◆ Required action
No pictures belong in the copy. Retype exactly, and only, the stretch of lines below from the one with "petition by the HSUS, the Humane Society" through the one with "Order online".

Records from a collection
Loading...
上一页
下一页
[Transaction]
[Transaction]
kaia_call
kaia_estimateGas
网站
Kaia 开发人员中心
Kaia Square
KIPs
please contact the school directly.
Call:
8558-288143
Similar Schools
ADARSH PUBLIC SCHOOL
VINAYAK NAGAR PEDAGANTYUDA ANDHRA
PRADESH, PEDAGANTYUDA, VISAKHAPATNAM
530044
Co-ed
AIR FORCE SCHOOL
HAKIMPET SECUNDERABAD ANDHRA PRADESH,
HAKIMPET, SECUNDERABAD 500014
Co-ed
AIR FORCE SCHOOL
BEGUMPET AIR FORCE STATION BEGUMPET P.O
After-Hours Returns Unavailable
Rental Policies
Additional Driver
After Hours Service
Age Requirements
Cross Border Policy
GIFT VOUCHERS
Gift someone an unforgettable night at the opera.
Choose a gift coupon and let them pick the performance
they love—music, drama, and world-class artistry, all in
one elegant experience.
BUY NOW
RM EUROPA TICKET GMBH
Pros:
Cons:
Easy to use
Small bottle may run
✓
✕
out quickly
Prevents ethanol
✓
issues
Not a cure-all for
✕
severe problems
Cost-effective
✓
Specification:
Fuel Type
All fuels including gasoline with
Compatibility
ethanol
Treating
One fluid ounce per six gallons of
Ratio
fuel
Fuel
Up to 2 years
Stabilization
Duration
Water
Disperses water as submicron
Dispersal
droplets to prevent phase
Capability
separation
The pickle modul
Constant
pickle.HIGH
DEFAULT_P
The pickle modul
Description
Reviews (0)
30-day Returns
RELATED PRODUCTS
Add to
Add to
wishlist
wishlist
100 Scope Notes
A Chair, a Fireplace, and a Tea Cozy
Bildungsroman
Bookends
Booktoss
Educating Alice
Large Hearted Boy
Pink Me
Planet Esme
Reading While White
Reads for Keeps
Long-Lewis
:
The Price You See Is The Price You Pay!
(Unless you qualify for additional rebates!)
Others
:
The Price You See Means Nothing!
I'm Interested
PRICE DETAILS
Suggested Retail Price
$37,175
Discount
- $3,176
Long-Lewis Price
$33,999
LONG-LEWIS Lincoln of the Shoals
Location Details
==
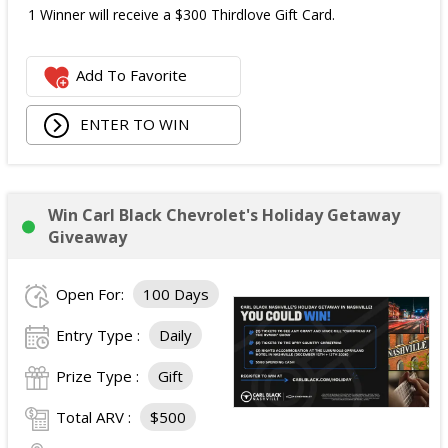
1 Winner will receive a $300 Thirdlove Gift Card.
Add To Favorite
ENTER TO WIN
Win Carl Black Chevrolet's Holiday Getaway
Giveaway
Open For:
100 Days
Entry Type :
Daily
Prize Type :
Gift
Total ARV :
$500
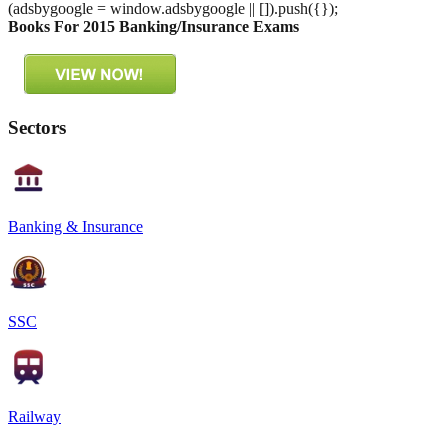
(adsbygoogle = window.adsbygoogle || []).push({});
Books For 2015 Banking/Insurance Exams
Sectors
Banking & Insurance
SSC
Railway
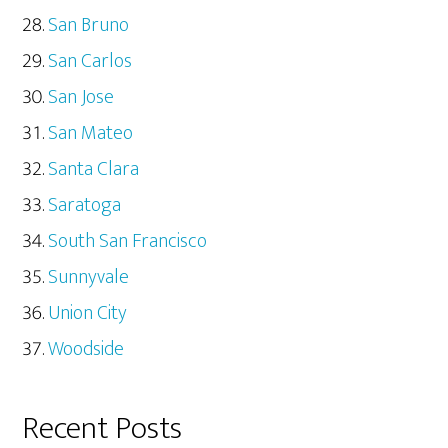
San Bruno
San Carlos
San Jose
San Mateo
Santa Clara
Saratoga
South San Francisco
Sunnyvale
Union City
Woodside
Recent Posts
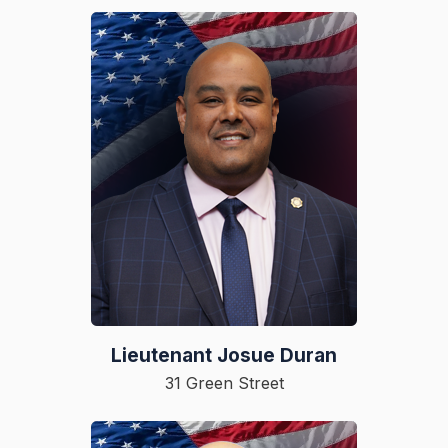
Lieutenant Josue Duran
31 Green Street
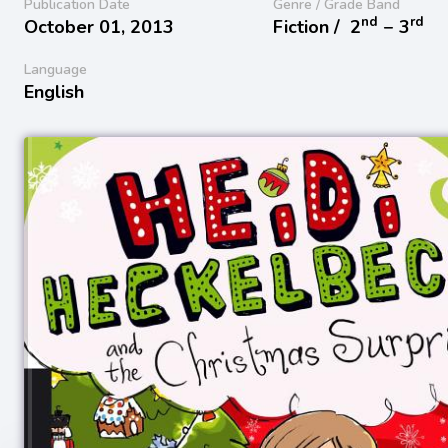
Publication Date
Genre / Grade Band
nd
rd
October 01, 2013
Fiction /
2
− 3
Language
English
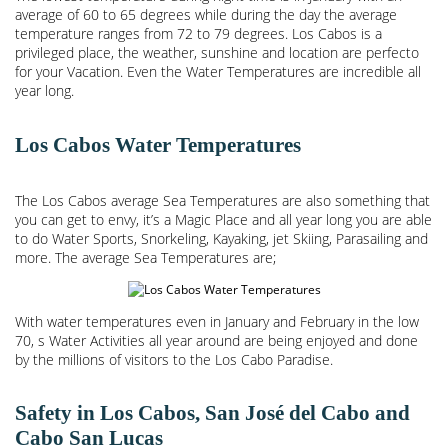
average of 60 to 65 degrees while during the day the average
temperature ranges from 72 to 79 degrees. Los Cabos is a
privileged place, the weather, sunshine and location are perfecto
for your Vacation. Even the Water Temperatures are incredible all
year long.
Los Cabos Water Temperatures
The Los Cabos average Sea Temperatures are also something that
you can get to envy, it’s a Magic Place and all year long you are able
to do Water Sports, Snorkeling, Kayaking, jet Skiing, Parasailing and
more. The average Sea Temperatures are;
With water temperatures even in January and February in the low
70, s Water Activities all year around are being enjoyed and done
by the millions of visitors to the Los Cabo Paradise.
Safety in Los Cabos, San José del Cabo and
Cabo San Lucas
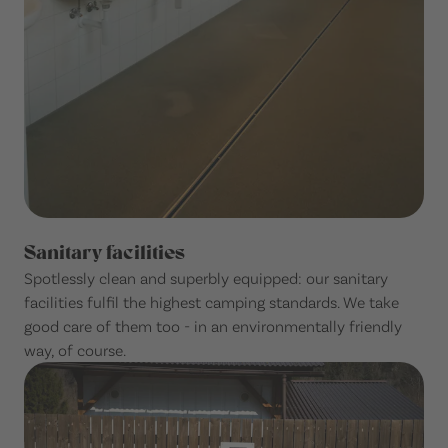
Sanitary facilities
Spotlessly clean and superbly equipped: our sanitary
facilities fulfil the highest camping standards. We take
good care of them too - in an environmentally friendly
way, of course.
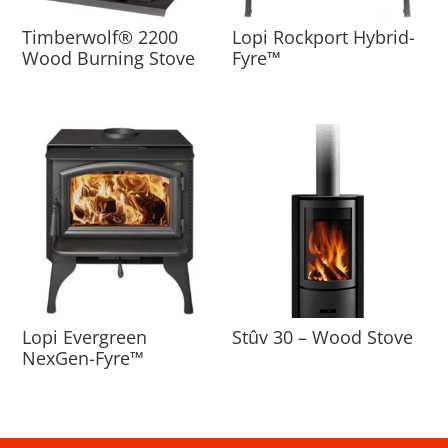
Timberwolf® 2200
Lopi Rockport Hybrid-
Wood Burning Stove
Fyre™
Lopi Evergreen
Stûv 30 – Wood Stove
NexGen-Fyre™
* * *
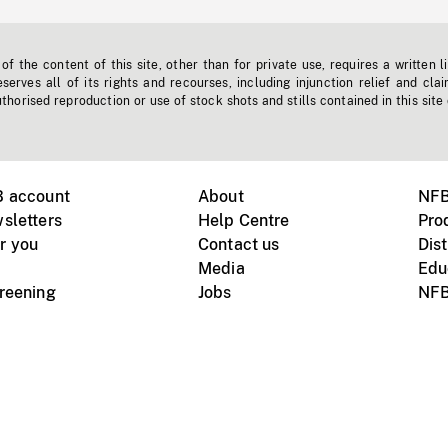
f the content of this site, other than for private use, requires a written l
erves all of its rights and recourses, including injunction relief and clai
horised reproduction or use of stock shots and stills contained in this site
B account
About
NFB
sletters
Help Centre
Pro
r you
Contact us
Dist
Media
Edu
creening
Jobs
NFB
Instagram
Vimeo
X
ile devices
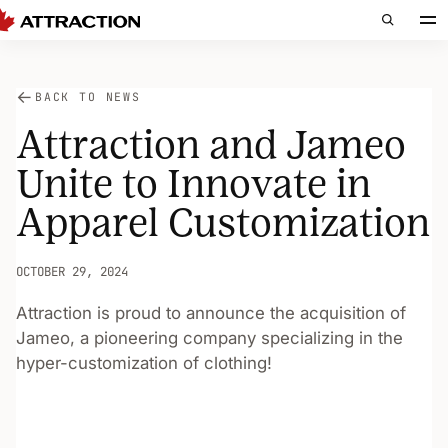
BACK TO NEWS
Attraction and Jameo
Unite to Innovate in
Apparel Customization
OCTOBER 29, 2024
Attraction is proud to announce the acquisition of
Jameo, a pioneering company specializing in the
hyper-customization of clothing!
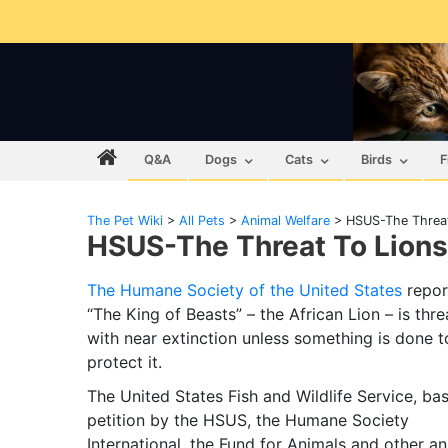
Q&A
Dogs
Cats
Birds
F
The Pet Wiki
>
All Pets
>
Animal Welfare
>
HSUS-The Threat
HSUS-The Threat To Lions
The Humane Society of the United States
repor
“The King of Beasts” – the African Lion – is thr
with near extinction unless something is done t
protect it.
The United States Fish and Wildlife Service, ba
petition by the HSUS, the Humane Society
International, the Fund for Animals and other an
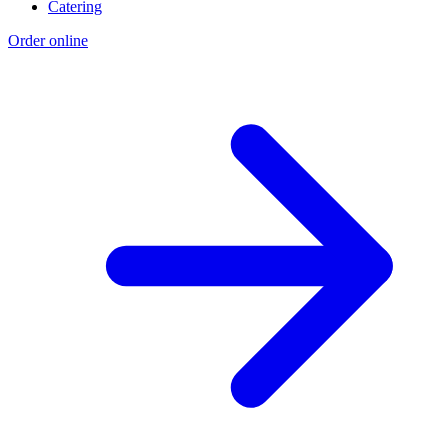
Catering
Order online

◆ Result
petition by the HSUS, the Humane Society
International, the Fund for Animals and other an
Catering
Order online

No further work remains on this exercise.